## Task statement
Below are records; count the lines in them that hold "pixels" and give only the count.

## Data for this task
= = = = =

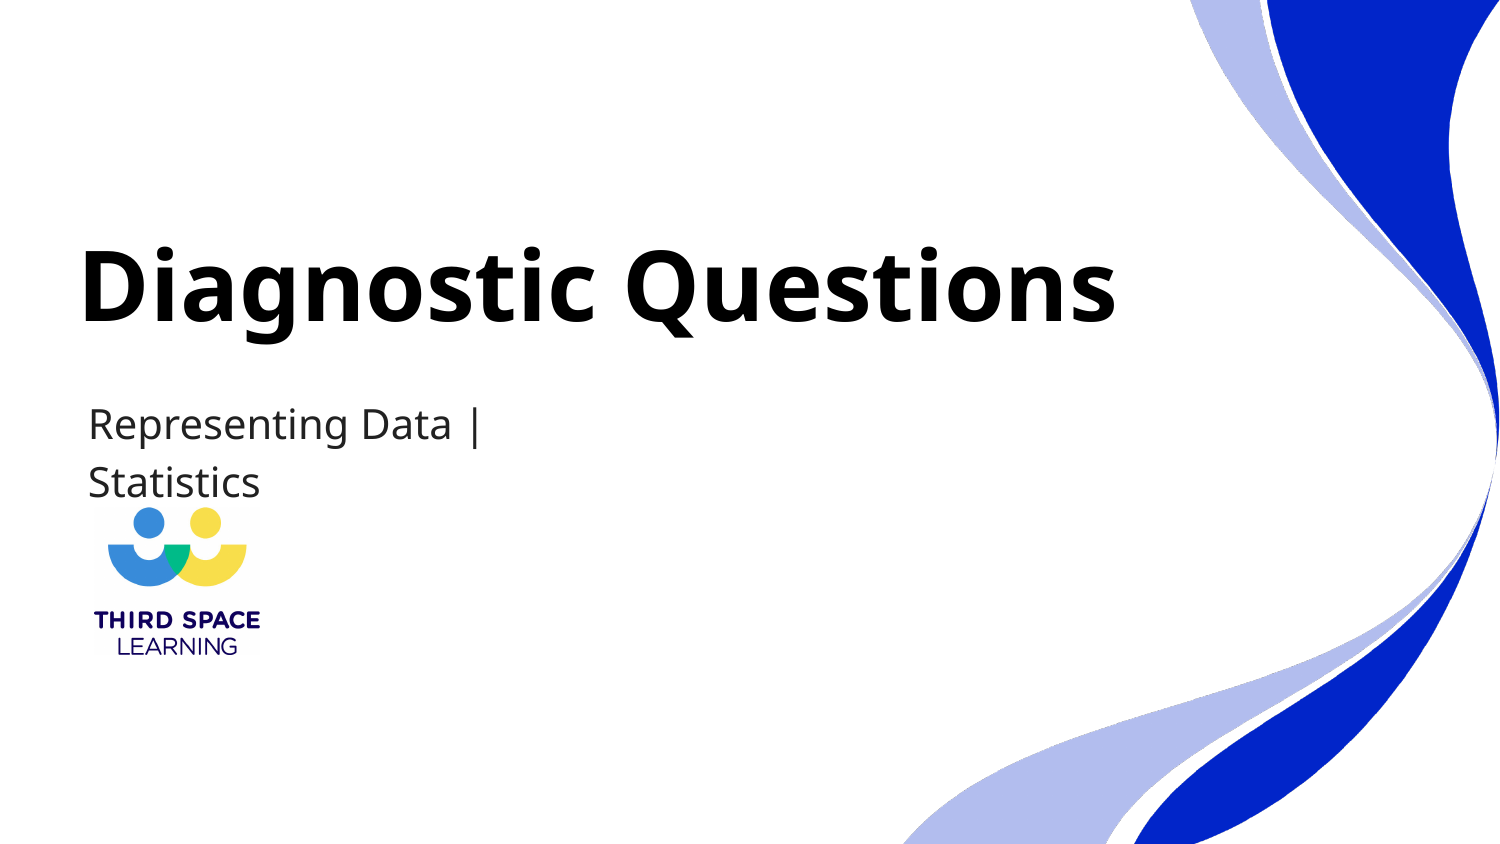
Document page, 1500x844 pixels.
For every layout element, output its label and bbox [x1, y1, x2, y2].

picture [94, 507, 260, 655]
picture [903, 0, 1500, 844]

= = = = =

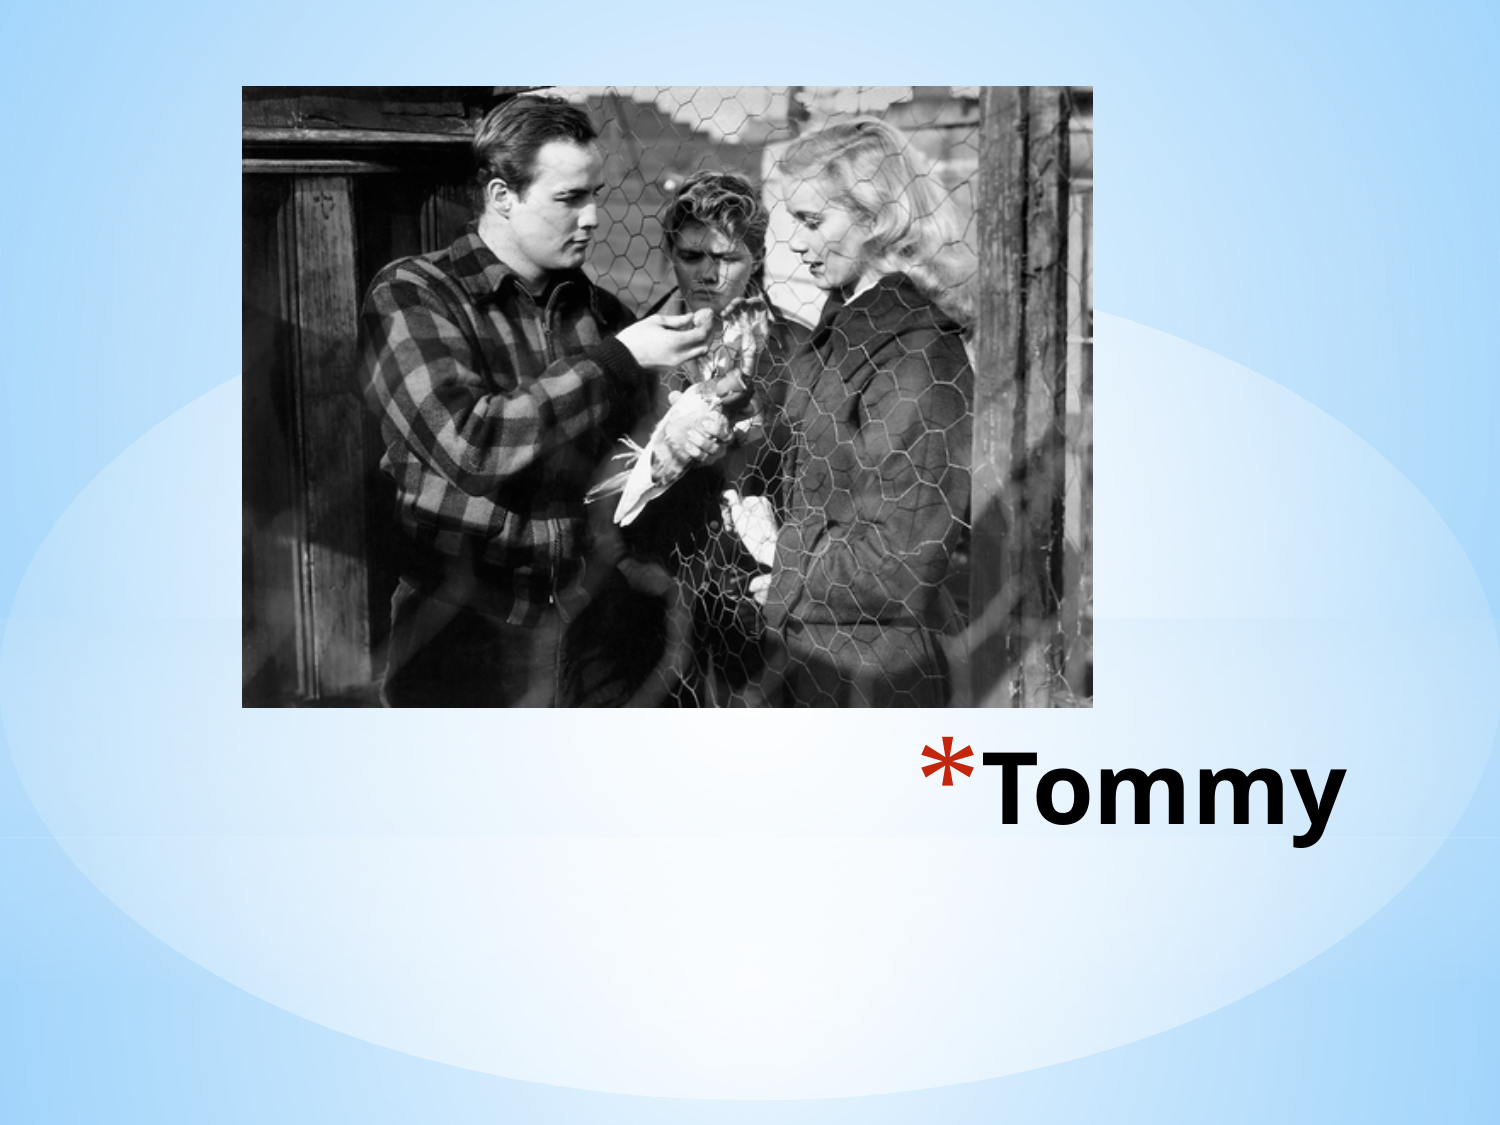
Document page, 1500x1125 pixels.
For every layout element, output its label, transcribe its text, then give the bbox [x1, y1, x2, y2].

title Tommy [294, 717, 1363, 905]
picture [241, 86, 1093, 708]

= = = = =

## Answer section
2